Ich habe jetzt das Rezept für das Bastardschwert gekauft. Jedoch brauche ich noch 10 St Eisenerz, um es schmieden zu können.

Wo genau kann ich das finden oder kaufen?


----------



## chaos777 (11. November 2006)

Denis10 am 11.11.2006 12:36 schrieb:
			
		

> Ich habe jetzt das Rezept für das Bastardschwert gekauft. Jedoch brauche ich noch 10 St Eisenerz, um es schmieden zu können.
> 
> Wo genau kann ich das finden oder kaufen?
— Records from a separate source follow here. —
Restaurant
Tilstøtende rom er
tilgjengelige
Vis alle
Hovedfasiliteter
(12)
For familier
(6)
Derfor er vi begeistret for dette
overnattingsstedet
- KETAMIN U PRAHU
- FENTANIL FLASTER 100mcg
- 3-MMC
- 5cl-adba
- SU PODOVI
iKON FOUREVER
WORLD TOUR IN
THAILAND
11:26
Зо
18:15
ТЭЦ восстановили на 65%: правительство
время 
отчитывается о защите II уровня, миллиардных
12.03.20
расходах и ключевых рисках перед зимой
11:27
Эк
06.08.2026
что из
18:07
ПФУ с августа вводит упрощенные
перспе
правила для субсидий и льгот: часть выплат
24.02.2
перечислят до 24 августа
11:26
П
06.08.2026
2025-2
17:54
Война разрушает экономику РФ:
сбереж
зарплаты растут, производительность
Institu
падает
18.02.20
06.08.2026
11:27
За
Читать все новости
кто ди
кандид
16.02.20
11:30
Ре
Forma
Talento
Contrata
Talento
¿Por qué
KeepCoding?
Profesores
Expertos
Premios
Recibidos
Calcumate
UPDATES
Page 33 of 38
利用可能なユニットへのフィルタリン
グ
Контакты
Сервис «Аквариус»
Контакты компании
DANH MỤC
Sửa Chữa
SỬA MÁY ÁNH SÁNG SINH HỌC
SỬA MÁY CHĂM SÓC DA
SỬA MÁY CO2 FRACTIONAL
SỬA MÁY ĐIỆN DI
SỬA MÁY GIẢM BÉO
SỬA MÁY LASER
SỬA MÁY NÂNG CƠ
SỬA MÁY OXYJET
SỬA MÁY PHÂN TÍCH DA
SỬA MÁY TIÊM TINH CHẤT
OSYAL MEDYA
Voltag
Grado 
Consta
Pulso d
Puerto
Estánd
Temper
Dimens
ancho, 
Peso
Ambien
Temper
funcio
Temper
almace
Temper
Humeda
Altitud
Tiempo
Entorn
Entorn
du findest es in Nordmar bei Hammerclan oder Wolfsclan
in ganz Nordmar eigentlich


----------



## Fraggerick (11. November 2006)

chaos777 am 11.11.2006 13:41 schrieb:
			
		

> Denis10 am 11.11.2006 12:36 schrieb:
> 
> 
> 
> ...


auch bei der mine bei montera, wo die pappnase hockt, die nacher als rebell aarbeitet, wenn du mit ihm die meine aufräumst, da findest du auch genug erz... wobei du überlegen solltes, ob die 5lp für schürfen nicht gut nagelegt währen, da man vorallem mit dem verkauf des bastarschwerts echt gut geld machen kann


----------



## Guallamalla (17. November 2006)

Um es noch mal zu präzisieren: Man kann in den Minen selbst Gold, Erz, Schwefel und Eisen abbauen. Man braucht dazu man nur eine Spitzhacke im Inventar!


----------